BIM is not a technology. BIM applies to all aspects of the construction of a building, from the design, the estimation, the supply chain, the delivery of goods during the build, the building process, the resource allocation, the productivity requirements to meet targets and on in to the post-handover phase through Facilities and Asset Management.
Building information modeling (BIM) is a collaborative way of working, which provides everyone working on the project with accessible, accurate data. It leads to better communication, greater efficiency, more precise programmes and estimating and reduced risk.
When we think of BIM, we often think of better design coordination and improved constructability. But the real value can come after handover, when the owner or facility manager receives a complete and accurate set of information.
BIM use in complex projects is a great tool. BIM is capable of positively impacting all phases of a project life-cycle. BIM significantly enhances the project team’s ability to collaborate and use other innovative tools, from prefabrication to virtual models in the field.
With the support of a BIM coordinator, project managers can significantly improve quality, efficiency and schedule certainty for the principal.
A single, connected model improves communication within the design and construction teams and the parametric elements of the model create a robust database. The building owner and facility manager can utilize the data within the model during the occupation of the building. Harvesting the information in that database can help everyone be more efficient and also create new opportunities for revenue expansion. Modeling, instead of drawing, is the new paradigm, fostering new cooperation, innovation and building life-cycle savings.
We see BIM as an excellent tool to reduce risk, manage costs, and optimize schedules on complex building projects.
We have used BIM to develop the design of several complex projects over the recent years.
We have our own BIM servers and our team is extensively experienced in efficiently establishing an integral collaboration in the BIM model.

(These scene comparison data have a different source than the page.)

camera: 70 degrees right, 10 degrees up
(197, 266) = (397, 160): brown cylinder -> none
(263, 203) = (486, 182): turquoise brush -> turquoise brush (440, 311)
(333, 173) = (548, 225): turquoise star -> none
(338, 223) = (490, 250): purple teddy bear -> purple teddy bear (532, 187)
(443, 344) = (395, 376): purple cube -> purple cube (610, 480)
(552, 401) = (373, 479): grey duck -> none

Results of using BIM are impressive:
- 20% reduction in build costs
- 30% reduction in costs over the lifetime of the building
- 30% to 40% reduction in risk, better predictability of outcomes
- 40% to 60% increase in the overall project quality
- 45% to 65% reduction in conflicts and re-work during construction.
Lean construction management applies the successful principle of lean management to construction projects and building sites.

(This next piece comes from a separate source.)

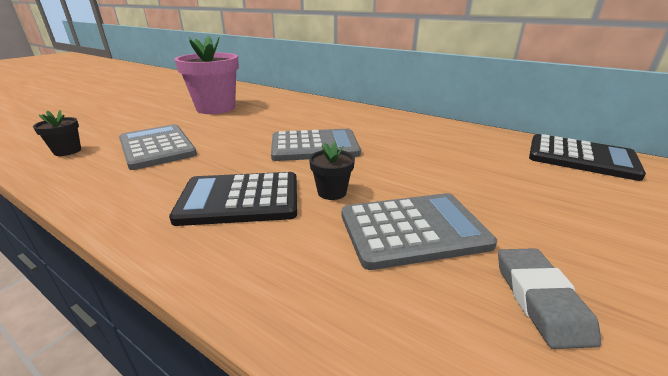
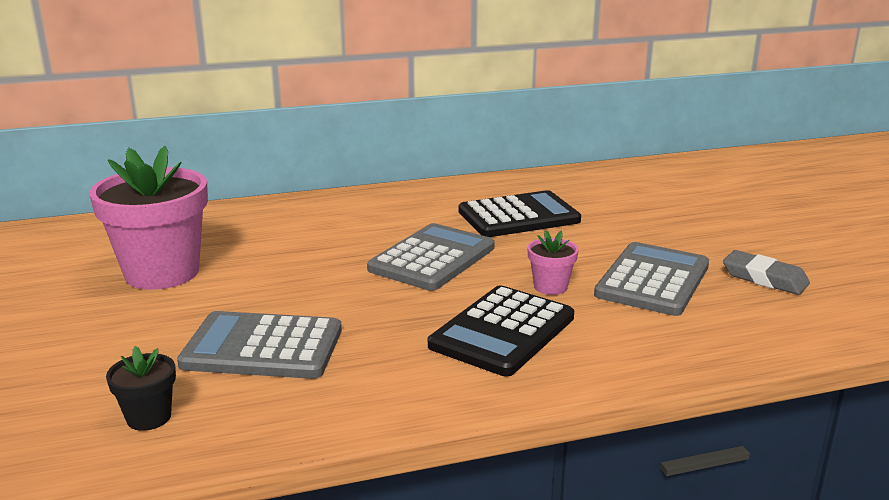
camera: 50 degrees left, 5 degrees down
(332, 192) = (550, 287): black flower pot -> pink flower pot
(580, 157) = (636, 174): black calculator -> black calculator (518, 216)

The construction itself and the delivery or building process should be planned including all those involved, aiming at maximizing value, reducing lead times while reducing waste in complex projects.
The focus is on the whole projects and not on just speeding up individual steps or reducing individual costs, that might lead to increased costs elsewhere and on stimulating a long term scope and creating a partnership with those involved.
Besides control of processes, LCM also focuses on optimization of site logistics.
We understand lean construction as the “way to design production systems to minimize waste of materials, time, and effort in order to generate the maximum possible amount of value”.